Le soluzioni per salvare il SSN vertono sulle carenze di personale medico e paramedico e quindi tutte convergono sull’aumento del numero dei laureandi in Medicina e sul superamento del blocco all’accesso delle specializzazioni. Ma i numeri ci dicono  altro: l’Italia ha attualmente circa 370mila medici, cioè 6,11 ogni mille abitanti che vuol dire il doppio rispetto alla Francia e al Regno Unito e comunque davanti ad Austria e Germania. Nessuno ha tanti medici come noi ! Lo ha detto il Walter Ricciardi dinnanzi alla Commissione Cultura del Senato pochi giorni fa. (Ricciardi è docente universitario, igenista, ex presidente dell’Istituto Superiore di Sanità ). E’ facile capire dai numeri che aumentare il numero di laureandi non è la soluzione a meno di non voler trasformare l’Italia in un “medicificio” del mondo, come in parte già succede, se consideriamo i tanti che se ne vanno all’estero dopo essere stati formati nel nostro Paese a spese del contribuente e delle famiglie... Tutto questo, ha proseguito Ricciardi, senza parlare della qualità della formazione dei futuri professionisti della salute, che non possono essere formati on line o in megaclassi (magari in qualche cinema stante la non abbondante disponibilità di posti nelle aule delle Università). segue

Ma allora tutti questi medici dove sono? Perché la Sanità pubblica è così in affanno? Perché il 72 per cento dei responder a una indagine del principale sindacato dei camici bianchi (AnaoAssoMed), ha considerato  di lasciare il proprio posto di lavoro nel SSN per trasferirsi all’estero,o andare a lavorare nel privato! Questo per la indisponibiltà dei giovani medici verso specializzazioni come Chirurgia, Anestesia, Medicina d’urgenza considerate troppo usuranti, oppure per la totale indifferenza verso tutte le specialità mediche dei servizi (Microbiologia, Anatomia patologica, Medicina generale): senza i suddetti specialisti sarà presto difficilissimo curare gli Italiani. Tale tendenza va di pari passo con i trend osservati nella corsa e quindi nell’esaurimento dei posti nelle speciatità più spendibili al di fuori del SSN cioè Cardiologia, Dermatologia, Pediatria, Ginecologia, Endocrino, Neurologia e Chirurgia plastica/estetica.

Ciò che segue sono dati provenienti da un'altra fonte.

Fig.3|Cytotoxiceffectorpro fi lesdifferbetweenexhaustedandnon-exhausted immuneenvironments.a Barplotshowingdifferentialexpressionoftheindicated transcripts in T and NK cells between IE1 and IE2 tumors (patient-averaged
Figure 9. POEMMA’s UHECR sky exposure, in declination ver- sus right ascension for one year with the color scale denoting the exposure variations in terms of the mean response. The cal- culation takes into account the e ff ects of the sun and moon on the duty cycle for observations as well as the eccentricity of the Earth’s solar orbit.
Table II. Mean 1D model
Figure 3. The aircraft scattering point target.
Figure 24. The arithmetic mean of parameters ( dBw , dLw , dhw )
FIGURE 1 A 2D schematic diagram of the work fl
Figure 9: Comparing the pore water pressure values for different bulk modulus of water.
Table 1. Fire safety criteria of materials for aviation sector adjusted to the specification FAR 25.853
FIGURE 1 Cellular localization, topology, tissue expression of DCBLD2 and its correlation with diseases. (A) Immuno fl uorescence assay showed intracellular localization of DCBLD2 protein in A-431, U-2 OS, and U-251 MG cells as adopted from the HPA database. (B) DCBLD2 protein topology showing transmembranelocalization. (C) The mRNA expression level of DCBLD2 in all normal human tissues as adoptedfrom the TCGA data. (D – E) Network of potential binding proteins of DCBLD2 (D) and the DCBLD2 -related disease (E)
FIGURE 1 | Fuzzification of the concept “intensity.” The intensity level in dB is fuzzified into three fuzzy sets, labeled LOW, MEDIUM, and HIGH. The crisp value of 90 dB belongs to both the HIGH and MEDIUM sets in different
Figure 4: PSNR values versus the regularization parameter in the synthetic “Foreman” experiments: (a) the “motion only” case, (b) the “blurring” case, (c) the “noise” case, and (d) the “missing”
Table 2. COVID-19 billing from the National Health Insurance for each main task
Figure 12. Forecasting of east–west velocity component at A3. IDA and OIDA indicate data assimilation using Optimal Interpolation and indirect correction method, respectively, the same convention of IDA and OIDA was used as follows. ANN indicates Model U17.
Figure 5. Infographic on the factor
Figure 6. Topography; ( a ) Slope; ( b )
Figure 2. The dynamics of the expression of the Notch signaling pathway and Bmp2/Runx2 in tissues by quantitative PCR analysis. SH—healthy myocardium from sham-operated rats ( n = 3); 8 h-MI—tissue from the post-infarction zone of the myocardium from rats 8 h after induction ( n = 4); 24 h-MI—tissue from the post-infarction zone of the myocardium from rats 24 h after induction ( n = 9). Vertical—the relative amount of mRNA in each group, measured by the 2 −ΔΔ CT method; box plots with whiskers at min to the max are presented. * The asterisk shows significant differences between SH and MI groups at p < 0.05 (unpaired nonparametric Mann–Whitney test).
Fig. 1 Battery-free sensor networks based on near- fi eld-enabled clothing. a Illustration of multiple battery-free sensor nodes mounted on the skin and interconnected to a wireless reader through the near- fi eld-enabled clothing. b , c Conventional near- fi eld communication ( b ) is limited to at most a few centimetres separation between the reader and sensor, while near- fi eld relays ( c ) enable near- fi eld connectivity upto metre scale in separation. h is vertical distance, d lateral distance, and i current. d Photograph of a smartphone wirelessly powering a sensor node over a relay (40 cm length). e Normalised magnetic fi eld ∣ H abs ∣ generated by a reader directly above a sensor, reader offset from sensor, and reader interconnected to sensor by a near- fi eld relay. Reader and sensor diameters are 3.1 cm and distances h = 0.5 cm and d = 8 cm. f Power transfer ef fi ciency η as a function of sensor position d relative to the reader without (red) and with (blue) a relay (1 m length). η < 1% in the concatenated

Quindi il problema, molto complesso, si può risolvere con un accesso a numero programmato, basato su dati calcolati in funzione delle necessità assistenziali, su una formazione accademica rigorosa che consenta già agli ultimi anni di specializzazione di entrare nel mondo ospedaliero. Inoltre, occorre introdurre l’obbligo di continuità lavorativa in Italia e nel SSN pubblico  per almeno dieci anni (questo è un mio parere personale). Benché  la professione medica abbia una forte carica vocazionale, occorre analizzare e rimuovere le cause di disagio lavorativo  che sono multifattoriali, non solo economiche. Poiché parliamo di numeri è bene sottolineare che gli stiperndi dei medici italiani, a parità di potere d’acquisto, pur essendo inferiori a quelli dei colleghi dei Paesi dell’Europa occidentale, sono comunque pari a 2.9 volte il salario medio italiano. Diverso il discorso per gli infermieri il cui salario medio non si discosta da quello medio nazionale , che dovrà quindi essere implementato per aumentarne l’attrattiva professionale ed invertire il trend attuale che vede minor partecipanti ai test d’ingresso per la laurea infermieristica di quanto siano i posti disponibili.